*Required work:*
Transcribe the following records in full, exactly as shown.

*Saved entries:*

#####

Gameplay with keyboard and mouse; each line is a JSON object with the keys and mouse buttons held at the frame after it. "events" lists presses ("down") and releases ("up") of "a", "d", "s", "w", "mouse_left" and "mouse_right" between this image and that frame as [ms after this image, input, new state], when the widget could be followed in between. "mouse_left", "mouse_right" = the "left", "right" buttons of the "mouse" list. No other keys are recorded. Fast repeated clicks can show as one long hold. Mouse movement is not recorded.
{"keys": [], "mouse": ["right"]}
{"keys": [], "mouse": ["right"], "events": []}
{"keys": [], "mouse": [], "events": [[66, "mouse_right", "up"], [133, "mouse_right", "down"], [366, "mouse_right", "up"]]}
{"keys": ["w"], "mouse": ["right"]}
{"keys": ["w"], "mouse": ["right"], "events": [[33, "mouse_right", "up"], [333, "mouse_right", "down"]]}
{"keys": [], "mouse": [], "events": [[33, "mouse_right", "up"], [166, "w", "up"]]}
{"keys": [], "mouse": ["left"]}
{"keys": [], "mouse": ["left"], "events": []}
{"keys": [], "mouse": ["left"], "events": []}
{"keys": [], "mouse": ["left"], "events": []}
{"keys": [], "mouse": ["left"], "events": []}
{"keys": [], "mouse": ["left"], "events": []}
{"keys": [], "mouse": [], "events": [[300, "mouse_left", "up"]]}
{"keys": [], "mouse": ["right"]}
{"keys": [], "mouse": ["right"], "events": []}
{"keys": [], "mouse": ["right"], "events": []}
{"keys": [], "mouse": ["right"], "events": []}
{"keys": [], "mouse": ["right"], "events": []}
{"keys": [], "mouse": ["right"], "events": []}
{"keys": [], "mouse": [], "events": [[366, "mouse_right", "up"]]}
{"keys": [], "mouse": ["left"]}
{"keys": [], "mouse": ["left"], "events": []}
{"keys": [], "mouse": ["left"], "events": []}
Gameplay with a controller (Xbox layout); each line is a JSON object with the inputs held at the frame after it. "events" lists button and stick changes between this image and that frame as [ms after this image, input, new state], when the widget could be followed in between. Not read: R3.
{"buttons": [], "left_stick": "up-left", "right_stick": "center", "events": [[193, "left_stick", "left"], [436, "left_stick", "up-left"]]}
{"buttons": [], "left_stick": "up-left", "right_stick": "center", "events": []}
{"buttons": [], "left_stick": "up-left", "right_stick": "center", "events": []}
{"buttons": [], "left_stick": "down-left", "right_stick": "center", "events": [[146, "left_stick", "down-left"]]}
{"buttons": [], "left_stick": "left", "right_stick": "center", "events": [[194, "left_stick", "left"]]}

#####

*Output for this exercise:*
Gameplay with keyboard and mouse; each line is a JSON object with the keys and mouse buttons held at the frame after it. "events" lists presses ("down") and releases ("up") of "a", "d", "s", "w", "mouse_left" and "mouse_right" between this image and that frame as [ms after this image, input, new state], when the widget could be followed in between. "mouse_left", "mouse_right" = the "left", "right" buttons of the "mouse" list. No other keys are recorded. Fast repeated clicks can show as one long hold. Mouse movement is not recorded.
{"keys": [], "mouse": ["right"]}
{"keys": [], "mouse": ["right"], "events": []}
{"keys": [], "mouse": [], "events": [[66, "mouse_right", "up"], [133, "mouse_right", "down"], [366, "mouse_right", "up"]]}
{"keys": ["w"], "mouse": ["right"]}
{"keys": ["w"], "mouse": ["right"], "events": [[33, "mouse_right", "up"], [333, "mouse_right", "down"]]}
{"keys": [], "mouse": [], "events": [[33, "mouse_right", "up"], [166, "w", "up"]]}
{"keys": [], "mouse": ["left"]}
{"keys": [], "mouse": ["left"], "events": []}
{"keys": [], "mouse": ["left"], "events": []}
{"keys": [], "mouse": ["left"], "events": []}
{"keys": [], "mouse": ["left"], "events": []}
{"keys": [], "mouse": ["left"], "events": []}
{"keys": [], "mouse": [], "events": [[300, "mouse_left", "up"]]}
{"keys": [], "mouse": ["right"]}
{"keys": [], "mouse": ["right"], "events": []}
{"keys": [], "mouse": ["right"], "events": []}
{"keys": [], "mouse": ["right"], "events": []}
{"keys": [], "mouse": ["right"], "events": []}
{"keys": [], "mouse": ["right"], "events": []}
{"keys": [], "mouse": [], "events": [[366, "mouse_right", "up"]]}
{"keys": [], "mouse": ["left"]}
{"keys": [], "mouse": ["left"], "events": []}
{"keys": [], "mouse": ["left"], "events": []}
Gameplay with a controller (Xbox layout); each line is a JSON object with the inputs held at the frame after it. "events" lists button and stick changes between this image and that frame as [ms after this image, input, new state], when the widget could be followed in between. Not read: R3.
{"buttons": [], "left_stick": "up-left", "right_stick": "center", "events": [[193, "left_stick", "left"], [436, "left_stick", "up-left"]]}
{"buttons": [], "left_stick": "up-left", "right_stick": "center", "events": []}
{"buttons": [], "left_stick": "up-left", "right_stick": "center", "events": []}
{"buttons": [], "left_stick": "down-left", "right_stick": "center", "events": [[146, "left_stick", "down-left"]]}
{"buttons": [], "left_stick": "left", "right_stick": "center", "events": [[194, "left_stick", "left"]]}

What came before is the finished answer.